### What you should do:
Reproduce each of the following lines exactly, without changing anything.

Dataset items:
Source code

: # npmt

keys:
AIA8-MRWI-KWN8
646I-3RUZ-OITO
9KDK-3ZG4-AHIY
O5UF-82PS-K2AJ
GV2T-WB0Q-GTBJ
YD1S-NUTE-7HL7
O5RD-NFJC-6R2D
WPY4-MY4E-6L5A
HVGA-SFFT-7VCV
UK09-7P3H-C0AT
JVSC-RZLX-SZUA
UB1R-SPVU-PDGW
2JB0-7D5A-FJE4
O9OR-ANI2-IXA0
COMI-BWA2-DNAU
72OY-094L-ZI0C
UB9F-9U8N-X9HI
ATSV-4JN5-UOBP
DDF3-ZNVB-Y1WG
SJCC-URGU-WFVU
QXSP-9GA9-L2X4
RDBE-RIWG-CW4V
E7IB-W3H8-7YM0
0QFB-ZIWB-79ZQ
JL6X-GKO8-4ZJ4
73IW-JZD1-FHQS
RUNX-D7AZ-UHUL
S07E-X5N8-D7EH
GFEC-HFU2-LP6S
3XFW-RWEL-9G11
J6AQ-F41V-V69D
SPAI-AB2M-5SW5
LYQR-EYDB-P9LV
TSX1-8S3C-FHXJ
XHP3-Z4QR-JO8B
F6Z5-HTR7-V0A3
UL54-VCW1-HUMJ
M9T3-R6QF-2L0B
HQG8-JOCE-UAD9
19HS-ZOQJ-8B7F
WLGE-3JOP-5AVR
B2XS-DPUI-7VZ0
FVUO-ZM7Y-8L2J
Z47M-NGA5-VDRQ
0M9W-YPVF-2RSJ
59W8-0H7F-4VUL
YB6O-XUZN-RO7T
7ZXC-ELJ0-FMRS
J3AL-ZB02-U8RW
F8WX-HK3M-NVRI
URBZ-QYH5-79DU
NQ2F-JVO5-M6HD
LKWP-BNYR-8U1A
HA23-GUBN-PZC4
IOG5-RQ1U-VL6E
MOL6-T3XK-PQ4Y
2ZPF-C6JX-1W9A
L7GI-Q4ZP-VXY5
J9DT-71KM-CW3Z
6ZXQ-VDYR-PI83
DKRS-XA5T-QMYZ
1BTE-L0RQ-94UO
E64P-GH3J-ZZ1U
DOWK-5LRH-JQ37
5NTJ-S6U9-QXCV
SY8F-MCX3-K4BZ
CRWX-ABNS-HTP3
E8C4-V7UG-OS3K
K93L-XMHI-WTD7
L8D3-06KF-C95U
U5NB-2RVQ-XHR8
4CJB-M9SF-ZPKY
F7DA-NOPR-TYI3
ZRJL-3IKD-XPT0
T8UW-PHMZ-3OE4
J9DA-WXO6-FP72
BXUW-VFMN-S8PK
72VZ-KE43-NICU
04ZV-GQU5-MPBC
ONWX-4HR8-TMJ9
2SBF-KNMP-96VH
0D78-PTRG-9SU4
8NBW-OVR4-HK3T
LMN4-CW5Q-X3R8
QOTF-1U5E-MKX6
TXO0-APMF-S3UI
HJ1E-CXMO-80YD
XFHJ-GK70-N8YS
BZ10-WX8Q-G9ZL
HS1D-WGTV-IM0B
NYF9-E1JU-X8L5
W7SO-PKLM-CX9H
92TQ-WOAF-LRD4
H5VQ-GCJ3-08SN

### Result below:
Source code

: # npmt

keys:
AIA8-MRWI-KWN8
646I-3RUZ-OITO
9KDK-3ZG4-AHIY
O5UF-82PS-K2AJ
GV2T-WB0Q-GTBJ
YD1S-NUTE-7HL7
O5RD-NFJC-6R2D
WPY4-MY4E-6L5A
HVGA-SFFT-7VCV
UK09-7P3H-C0AT
JVSC-RZLX-SZUA
UB1R-SPVU-PDGW
2JB0-7D5A-FJE4
O9OR-ANI2-IXA0
COMI-BWA2-DNAU
72OY-094L-ZI0C
UB9F-9U8N-X9HI
ATSV-4JN5-UOBP
DDF3-ZNVB-Y1WG
SJCC-URGU-WFVU
QXSP-9GA9-L2X4
RDBE-RIWG-CW4V
E7IB-W3H8-7YM0
0QFB-ZIWB-79ZQ
JL6X-GKO8-4ZJ4
73IW-JZD1-FHQS
RUNX-D7AZ-UHUL
S07E-X5N8-D7EH
GFEC-HFU2-LP6S
3XFW-RWEL-9G11
J6AQ-F41V-V69D
SPAI-AB2M-5SW5
LYQR-EYDB-P9LV
TSX1-8S3C-FHXJ
XHP3-Z4QR-JO8B
F6Z5-HTR7-V0A3
UL54-VCW1-HUMJ
M9T3-R6QF-2L0B
HQG8-JOCE-UAD9
19HS-ZOQJ-8B7F
WLGE-3JOP-5AVR
B2XS-DPUI-7VZ0
FVUO-ZM7Y-8L2J
Z47M-NGA5-VDRQ
0M9W-YPVF-2RSJ
59W8-0H7F-4VUL
YB6O-XUZN-RO7T
7ZXC-ELJ0-FMRS
J3AL-ZB02-U8RW
F8WX-HK3M-NVRI
URBZ-QYH5-79DU
NQ2F-JVO5-M6HD
LKWP-BNYR-8U1A
HA23-GUBN-PZC4
IOG5-RQ1U-VL6E
MOL6-T3XK-PQ4Y
2ZPF-C6JX-1W9A
L7GI-Q4ZP-VXY5
J9DT-71KM-CW3Z
6ZXQ-VDYR-PI83
DKRS-XA5T-QMYZ
1BTE-L0RQ-94UO
E64P-GH3J-ZZ1U
DOWK-5LRH-JQ37
5NTJ-S6U9-QXCV
SY8F-MCX3-K4BZ
CRWX-ABNS-HTP3
E8C4-V7UG-OS3K
K93L-XMHI-WTD7
L8D3-06KF-C95U
U5NB-2RVQ-XHR8
4CJB-M9SF-ZPKY
F7DA-NOPR-TYI3
ZRJL-3IKD-XPT0
T8UW-PHMZ-3OE4
J9DA-WXO6-FP72
BXUW-VFMN-S8PK
72VZ-KE43-NICU
04ZV-GQU5-MPBC
ONWX-4HR8-TMJ9
2SBF-KNMP-96VH
0D78-PTRG-9SU4
8NBW-OVR4-HK3T
LMN4-CW5Q-X3R8
QOTF-1U5E-MKX6
TXO0-APMF-S3UI
HJ1E-CXMO-80YD
XFHJ-GK70-N8YS
BZ10-WX8Q-G9ZL
HS1D-WGTV-IM0B
NYF9-E1JU-X8L5
W7SO-PKLM-CX9H
92TQ-WOAF-LRD4
H5VQ-GCJ3-08SN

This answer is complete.